_Provided passage_:
LUC #27: Breaking Down Clean Architecture — Core Ideas, Benefits, Drawbacks, and Use Cases

Plus, database indexing explained, load balancer vs reverse proxy, and data structures we encounter every day

Welcome back to another edition of Level Up Coding’s newsletter.

In today’s issue:

Read time: 8 minutes

A big thank you to our partner Postman who keeps this newsletter free to the reader.

Postman launched a very useful new feature—Live Insights. You can now see in-depth insights about your production APIs, streamlining the debugging process. API endpoints are automatically updated and monitored in real-time. Check it out here. 

Navigating Complexity with Elegance: The Clean Architecture Approach

The software development landscape is riddled with challenges that can often stem from how systems are structured.

Inadequate architecture leads to code that is not only difficult to understand and maintain but also susceptible to a host of problems as requirements evolve.

Clean Architecture, is a popular software design approach, created by Uncle Bob (Robert C. Martin), designed to tackle disorganization and enhance the maintainability and scalability of software. It offers a prescriptive approach to create systems with interchangeable components, focusing on maintainability, flexibility, and encapsulation of business logic.

The Anatomy of Clean Architecture

At its core, Clean Architecture is domain-centric, elevating the importance of the business logic—the "Domain"—above all else. It's a methodology that structures code to revolve around this crucial element, ensuring that other system components are orchestrated to bolster and not baffle the domain's purpose.

_Dataset records_:
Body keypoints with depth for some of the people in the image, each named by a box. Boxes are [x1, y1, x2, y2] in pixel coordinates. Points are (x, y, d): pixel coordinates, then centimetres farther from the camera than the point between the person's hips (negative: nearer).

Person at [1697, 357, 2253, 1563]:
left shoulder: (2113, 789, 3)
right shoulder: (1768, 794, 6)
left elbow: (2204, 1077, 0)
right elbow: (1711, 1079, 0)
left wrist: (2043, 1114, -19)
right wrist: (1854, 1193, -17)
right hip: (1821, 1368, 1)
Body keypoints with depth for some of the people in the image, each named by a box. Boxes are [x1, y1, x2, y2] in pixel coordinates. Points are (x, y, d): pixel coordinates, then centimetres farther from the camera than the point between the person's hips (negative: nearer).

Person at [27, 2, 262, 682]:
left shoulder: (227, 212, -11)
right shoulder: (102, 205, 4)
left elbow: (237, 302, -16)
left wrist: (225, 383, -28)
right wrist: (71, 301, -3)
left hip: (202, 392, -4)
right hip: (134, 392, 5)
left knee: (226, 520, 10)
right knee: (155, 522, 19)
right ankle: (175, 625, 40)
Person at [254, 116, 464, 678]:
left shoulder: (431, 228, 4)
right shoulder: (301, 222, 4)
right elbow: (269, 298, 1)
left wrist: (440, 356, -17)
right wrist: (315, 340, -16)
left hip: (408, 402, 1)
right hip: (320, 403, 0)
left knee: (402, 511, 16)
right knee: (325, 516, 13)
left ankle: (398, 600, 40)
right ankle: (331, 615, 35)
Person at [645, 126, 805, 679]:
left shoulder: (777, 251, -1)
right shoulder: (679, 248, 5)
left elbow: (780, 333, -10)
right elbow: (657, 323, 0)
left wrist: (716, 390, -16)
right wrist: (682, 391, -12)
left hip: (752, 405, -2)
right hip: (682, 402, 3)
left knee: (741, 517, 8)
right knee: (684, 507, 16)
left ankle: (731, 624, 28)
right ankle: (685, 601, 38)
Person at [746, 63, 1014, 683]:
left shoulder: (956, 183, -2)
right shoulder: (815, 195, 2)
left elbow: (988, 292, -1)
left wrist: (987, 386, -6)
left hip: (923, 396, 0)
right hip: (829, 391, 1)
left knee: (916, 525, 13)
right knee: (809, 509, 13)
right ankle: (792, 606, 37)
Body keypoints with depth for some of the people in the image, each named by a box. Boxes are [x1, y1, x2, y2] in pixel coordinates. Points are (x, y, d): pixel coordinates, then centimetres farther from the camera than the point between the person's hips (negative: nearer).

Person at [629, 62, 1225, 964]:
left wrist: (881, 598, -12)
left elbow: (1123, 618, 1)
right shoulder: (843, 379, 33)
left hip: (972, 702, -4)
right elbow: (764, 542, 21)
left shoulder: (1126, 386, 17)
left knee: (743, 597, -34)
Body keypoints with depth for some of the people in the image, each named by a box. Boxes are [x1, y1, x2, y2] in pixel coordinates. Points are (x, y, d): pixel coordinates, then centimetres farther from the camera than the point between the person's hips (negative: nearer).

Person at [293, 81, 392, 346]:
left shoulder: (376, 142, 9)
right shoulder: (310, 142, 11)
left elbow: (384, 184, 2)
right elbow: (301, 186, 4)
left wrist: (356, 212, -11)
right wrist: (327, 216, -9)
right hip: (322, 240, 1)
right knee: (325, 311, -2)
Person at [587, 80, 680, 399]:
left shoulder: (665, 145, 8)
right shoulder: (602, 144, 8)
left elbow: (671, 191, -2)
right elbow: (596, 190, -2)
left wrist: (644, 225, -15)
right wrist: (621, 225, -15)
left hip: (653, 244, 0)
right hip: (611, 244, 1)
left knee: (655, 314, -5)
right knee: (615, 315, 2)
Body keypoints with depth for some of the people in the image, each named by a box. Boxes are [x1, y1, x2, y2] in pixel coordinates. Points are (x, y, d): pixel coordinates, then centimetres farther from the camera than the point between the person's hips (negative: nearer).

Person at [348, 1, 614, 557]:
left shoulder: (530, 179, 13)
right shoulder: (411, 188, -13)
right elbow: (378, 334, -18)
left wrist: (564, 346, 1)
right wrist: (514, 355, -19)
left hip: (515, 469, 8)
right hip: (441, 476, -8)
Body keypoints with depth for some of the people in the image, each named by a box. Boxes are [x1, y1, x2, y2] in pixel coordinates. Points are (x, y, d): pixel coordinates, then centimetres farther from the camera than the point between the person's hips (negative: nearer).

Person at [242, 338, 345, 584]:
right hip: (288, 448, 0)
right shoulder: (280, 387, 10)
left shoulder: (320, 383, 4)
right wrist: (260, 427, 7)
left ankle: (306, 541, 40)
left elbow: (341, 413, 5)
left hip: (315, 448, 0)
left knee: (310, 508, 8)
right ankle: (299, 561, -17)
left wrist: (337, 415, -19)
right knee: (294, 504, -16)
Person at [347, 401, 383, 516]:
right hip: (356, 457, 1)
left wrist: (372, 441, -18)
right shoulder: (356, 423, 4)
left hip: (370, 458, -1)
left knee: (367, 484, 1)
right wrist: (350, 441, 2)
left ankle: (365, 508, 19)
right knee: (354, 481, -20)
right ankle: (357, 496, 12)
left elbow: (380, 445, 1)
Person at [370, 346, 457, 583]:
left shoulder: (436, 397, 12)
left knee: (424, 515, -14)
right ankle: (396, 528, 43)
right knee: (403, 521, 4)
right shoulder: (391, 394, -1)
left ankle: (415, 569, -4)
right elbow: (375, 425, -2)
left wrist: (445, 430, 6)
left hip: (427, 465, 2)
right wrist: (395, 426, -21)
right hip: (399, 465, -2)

_Exercise instructions_:
1 > According to the Clean Architecture newsletter, who created Clean Architecture?
2 > Transcribe the Clean Architecture newsletter word for word, between "Navigating Complexity with" and "systems are structured.", inclusive.
3 > Pick up the Clean Architecture newsletter after its last sentence and keep writing it.

_Expected responses_:
1 > Uncle Bob (Robert C. Martin).

2 >
Navigating Complexity with Elegance: The Clean Architecture Approach

The software development landscape is riddled with challenges that can often stem from how systems are structured.

3 >
Visually, Clean Architecture can be represented by a series of concentric circles, with each circle symbolizing a distinct layer of software responsibility, delineating clear boundaries between different aspects of the system.

1) Entities Layer - In this innermost layer resides enterprise-wide business rules. Entities encapsulate the most general and high-level rules. They are the least likely to change when something external changes. For example, you would expect these business rules to be the same regardless of the application's interface or database.

2) Use Cases Layer - A layer outwards, we find the use cases. This layer contains application-specific business rules. It encapsulates and implements all of the use cases of the system. These use cases orchestrate the flow of data to and from the entities, and direct those entities to use their enterprise-wide business rules to achieve the goals of the use case.

3) Interface Adapters Layer - This layer is composed of adapters that convert data from the format most convenient for use cases and entities to the format most convenient for some external agency such as a database or the web. It is also here that data is presented to the user and actions from the user are interpreted into a format that the use case and entities layers can understand. Controllers, presenters, gateways, and repositories are components typically found in this layer.

4) Frameworks and Drivers Layer - Finally, at the perimeter, we have the frameworks and drivers. This outermost layer is where the details of how the application interacts with the outside world are implemented, including frameworks and tools for databases, web servers, external libraries, and other technologies that the application depends on. The frameworks and drivers should be made as interchangeable as possible, ensuring that changes in this layer have minimal impact on the inner layers.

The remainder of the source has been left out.